Introduction
As the technologies develop rapidly, AI has been integrated to various kinds of verticals including Smart City, ITS, Smart Manufacturing, Smart Medical, and more. In this blog, we tested a solution integrated AEWIN hardware and our partner InfinitiesSoft AI Stack software to accelerate GPU load balancing and scaling for inferencing.
Test Setup
AEWIN’s SCB-1932 MEC is a 2U rack-mount hardware networking system. Based on dual 3rd Gen Intel® Xeon® scalable processors, the high-performance platform supports eight channels DDR4 register ECC RDIMM (up to 3200 MHz), and has a maximum memory capacity of up to 1TB per CPU, supporting up to eight Network Expansion Modules or four Network Expansion Modules plus two PCIe x16 full-height, full-length PCIe slots. The maximum capable Ethernet bandwidth is up to 800GbE.

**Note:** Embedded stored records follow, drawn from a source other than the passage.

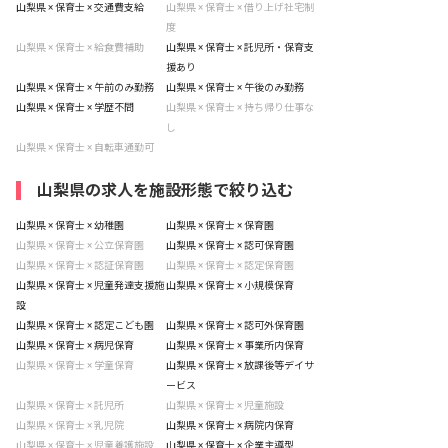
山梨県 × 保育士 × 交通費支給
山梨県 × 保育士 × 借り上げ社宅制
度
山梨県 × 保育士 × 給食費補助
山梨県 × 保育士 × 託児所・保育支
援あり
山梨県 × 保育士 × 午前のみ勤務
山梨県 × 保育士 × 午後のみ勤務
山梨県 × 保育士 × 学歴不問
山梨県 × 保育士 × 持ち帰り仕事な
し
山梨県 × 保育士 × 自転車通勤可
山梨県の求人を施設形態で絞り込む
山梨県 × 保育士 × 幼稚園
山梨県 × 保育士 × 保育園
山梨県 × 保育士 × 公立保育園
山梨県 × 保育士 × 認可保育園
山梨県 × 保育士 × 認証保育園
山梨県 × 保育士 × 認定保育園
山梨県 × 保育士 × 児童発達支援施
山梨県 × 保育士 × 小規模保育
設
山梨県 × 保育士 × 認定こども園
山梨県 × 保育士 × 認可外保育園
山梨県 × 保育士 × 病児保育
山梨県 × 保育士 × 事業所内保育
山梨県 × 保育士 × 学童保育
山梨県 × 保育士 × 放課後等デイサ
ービス
山梨県 × 保育士 × 託児所
山梨県 × 保育士 × 児童施設
山梨県 × 保育士 × 乳児院
山梨県 × 保育士 × 病院内保育
山梨県 × 保育士 × 児童養護施設
山梨県 × 保育士 × 企業主導型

A performant platform for the development and orchestration of machine learning is created through the integration of the AEWIN Edge AI Server and the AI-stack of InfinitiesSoft. The Edge AI Appliance provides the ideal development environment to support industry in creating valuable applications.
System |
AEWIN SCB-1932C |
Processor |
2x Intel® Xeon® Gold 5318S CPU @ 2.10GHz |
DIMM Slot |
16x DDR4 32G=512G |
OS |
Ubuntu Linux 18.04 (Kernel: 5.4.0-Generic) |
BIOS |
C1932A003 |
BIOS Settings |
“Above 4G Decoding”: Enable
“Above 4GB MMIO BIOS assignment”: Enable |
PCIe Accelerator |
2x NVIDIA T4 |
Figure 1: Test system set-up
Figure 2: GPU load balancing and scaling
Figure 3: Run the script to activate the demo
Figure 4: Increase the number of GPU
Figure 5: Increase more workload against more allocated GPUs. e.g. GPUs to concurrent users ratio at 2 to 1, 2 to 4, 2 to 8, 2 to 10.

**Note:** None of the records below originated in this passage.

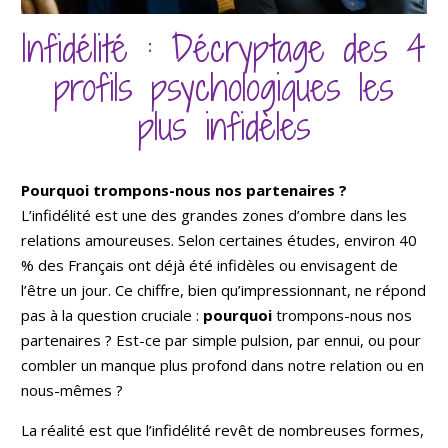
Infidélité : Décryptage des 4
profils psychologiques les
plus infidèles
Pourquoi trompons-nous nos partenaires ?
L’infidélité est une des grandes zones d’ombre dans les
relations amoureuses. Selon certaines études, environ 40
% des Français ont déjà été infidèles ou envisagent de
l’être un jour. Ce chiffre, bien qu’impressionnant, ne répond
pas à la question cruciale :
pourquoi
trompons-nous nos
partenaires ? Est-ce par simple pulsion, par ennui, ou pour
combler un manque plus profond dans notre relation ou en
nous-mêmes ?
La réalité est que l’infidélité revêt de nombreuses formes,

The results presented in Figure 5 show that AEWIN SCB-1932C Edge AI server with AI Stack, can perform GPU load balancing and scaling for inferencing and deliver linear relationships when we increase the workloads and GPUs.
Summary
In this test, we demonstrated a solution integrated hardware (AEWIN – Intel Xeon Ice Lake SP Edge AI Server) and software (InfinitiesSoft AI Stack) to accelerate GPU load balancing and scaling for inferencing. The integration of AEWIN Edge Server and AI Stack can optimize the use of GPU resources with better efficiency and make AI development/management easy and quick through the interface platform. The AEWIN Edge AI Server with installed AI Stack platform can handle numerous servers to strengthen the total resources for high-efficient operation and to create win-win solutions for the AI applications.